The team opened a store in Carlton, and even after a year in the neighbourhood, the long lines of bread-loving customers still weren't easing. "The lines at Carlton got to upwards of 45 minutes on the weekends for over a year. At that point, we knew that we needed to get another venue out to the community to make Self Raised more accessible for everyone."
They opened Self Raised Snack Shoppe in Bexley North, a quick-serve kiosk that aimed to ease the crowds of hungry weekend disciples. Yet, the people wanted more. A second Self Raised Snack Shoppe emerged in Merrylands, Western Sydney, late last year. So, what's all the hype about, and what actually goes into Self Raised's delicious baked treats?
Signature Items
If you're wondering why on earth people spend 45 minutes lining up for a slice of Self Raised, look no further. Sal says that the bakery's Boston Cream Donuts are Self Raised's signature item and have developed an almost cult-like following. "We started making them at our My Mother's Cousin pizzeria, and they would sell out within the hour every night we made them. They are the perfect nostalgic throwback to the original Cream Buns, which have been a lost art for a long time — simple and light but also super decadent."
Another unique go-to for customers (because there are many) is Self Raised's Roman-style pizzas. The bread goes through a 36-hour fermentation using a mixture of Australian and Italian imported flours. "We also use a dry pre-ferment in the dough called Biga, which adds extra flavour and improves texture," says Sal. The co-owner notes that this wasn't a recipe they developed overnight.

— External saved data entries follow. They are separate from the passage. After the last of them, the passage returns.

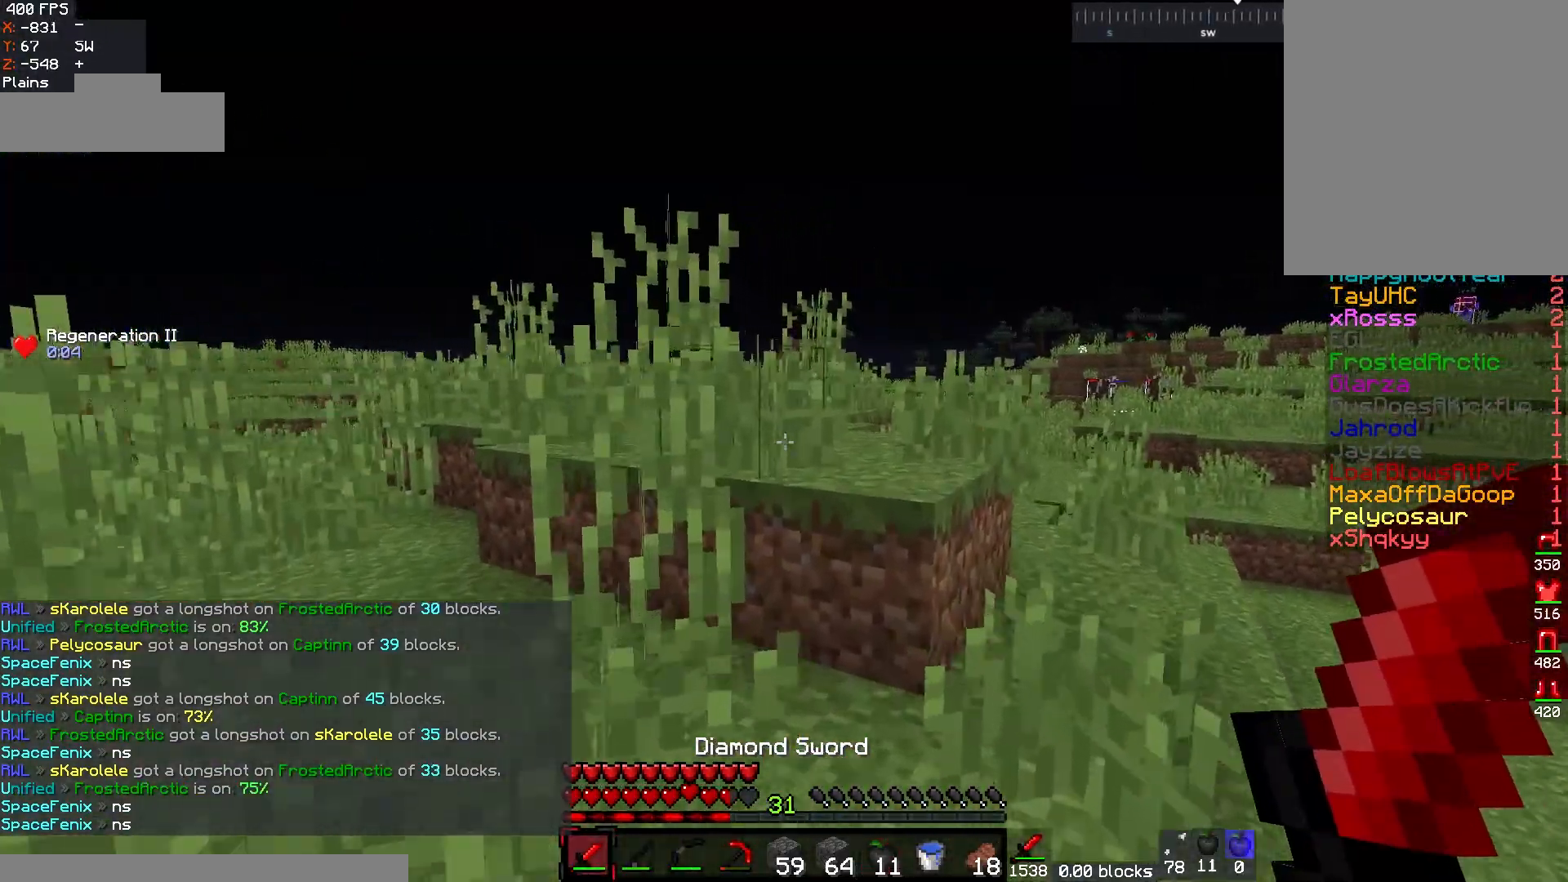
{"keys": ["a", "w"], "mouse": [], "events": [[50, "d", "up"], [367, "a", "down"]]}
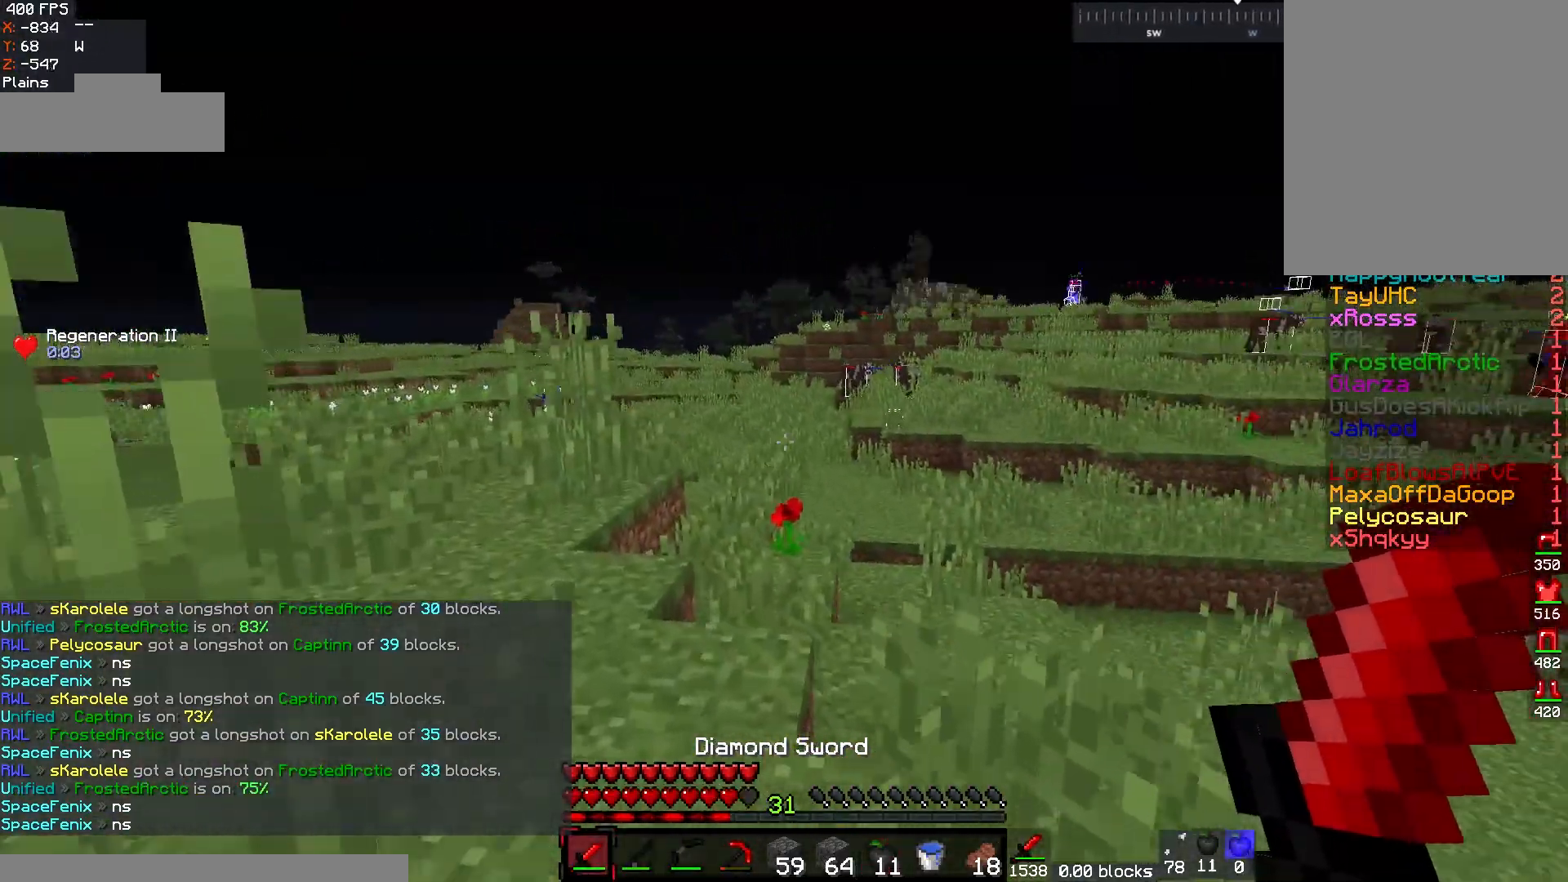
{"keys": ["w"], "mouse": [], "events": [[417, "a", "up"]]}
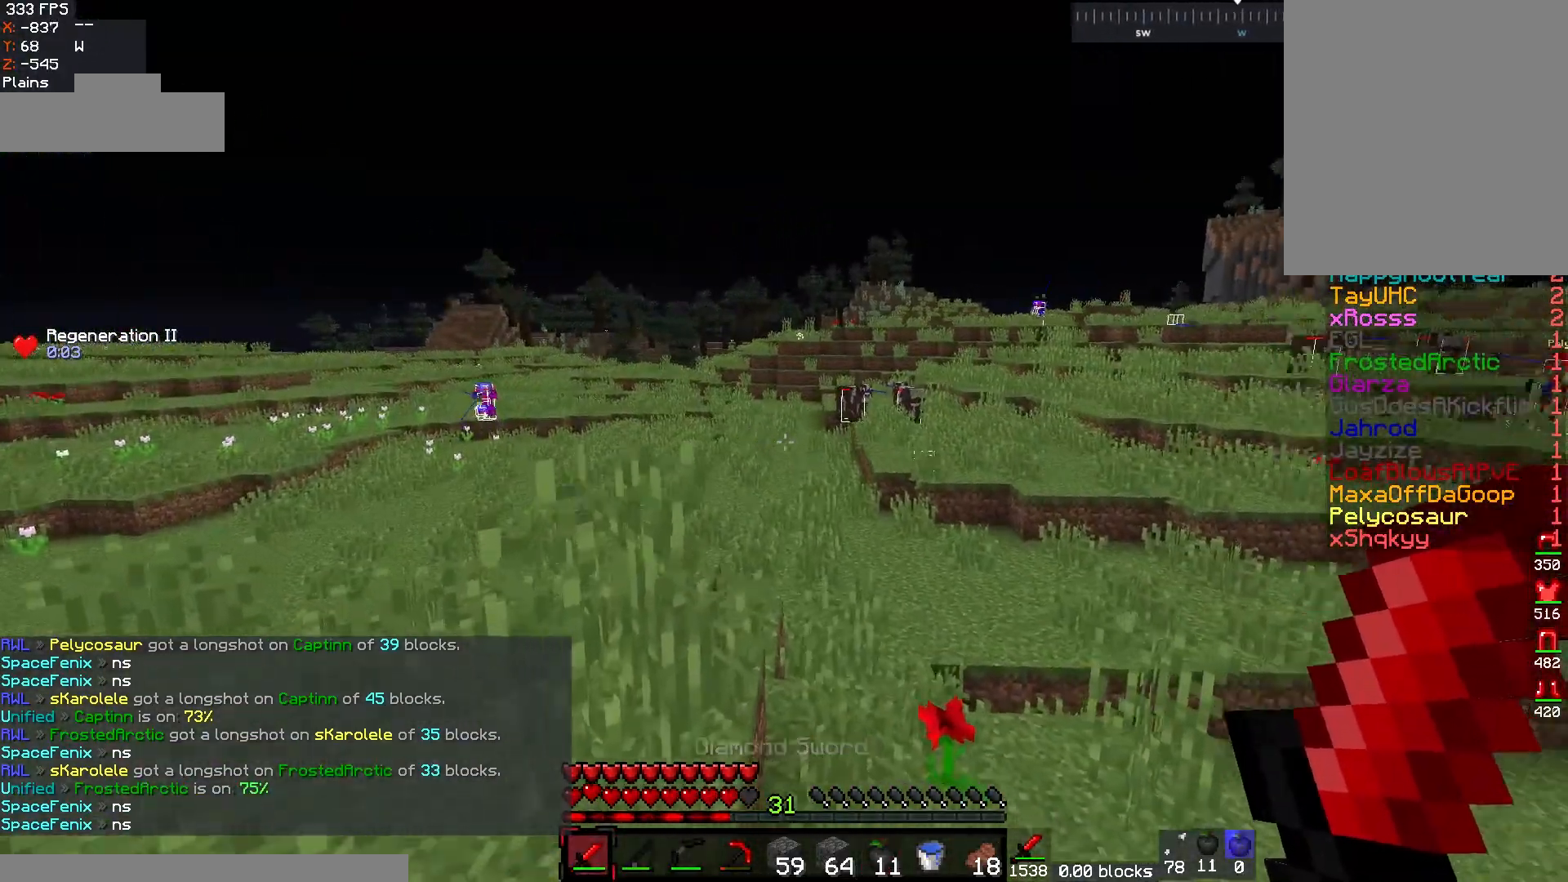
{"keys": ["w"], "mouse": [], "events": [[200, "a", "down"], [383, "a", "up"]]}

"It was something that took time to perfect, and we felt like it helped us stand out when it comes to focaccia-style bread specifically." For the toppings, they keep it simple: a classic cheese and a pepperoni with hot honey. "That way," says Sal, "we just let the ingredients and the dough shine."
Behind the Scenes of Self Raised
Sydney-siders get to enjoy the team's delicious baked goods from their many stores, but what actually goes into running a business like Self Raised? According to Sal, the bakers' days start at around 2–3am, with the sandwich and front-of-house crew getting in at an early 6am for the breakfast rush. While you may assume the team bakes the same amount of produce every morning, each day is different.
"Everything has to be fresh, and you can't just make more on the spot," says Sal. "Dough takes time. Fermentation takes time. So you're always trying to get it right without waste and without selling out too early. It's a daily challenge."
To know how much to make, the team checks factors including the weather and school holidays, as well as cloud-based point-of-sale and e-commerce platform, Lightspeed. It's designed for retail and hospitality businesses to manage inventory, payments, and customer data across physical and online stores.
"We use Lightspeed to track what sells," says Sal. "They keep us organised and provide the data that we need. We can see what's selling, what's slowing down, and where we need to adjust. It takes a lot of guesswork out."
As well as Lightspeed, Sal shares that the team also simply learns the rhythm of customers. "Fridays feel different from Mondays. Cold days are different from sunny ones."
It's these customers who add Self Raised to their weekly routines, says Sal, that keep the company growing into the Sydney powerhouse it is. "The same order every week. Kids picking doughnuts like it's the biggest decision of their day. That's when you know it's more than just a shop."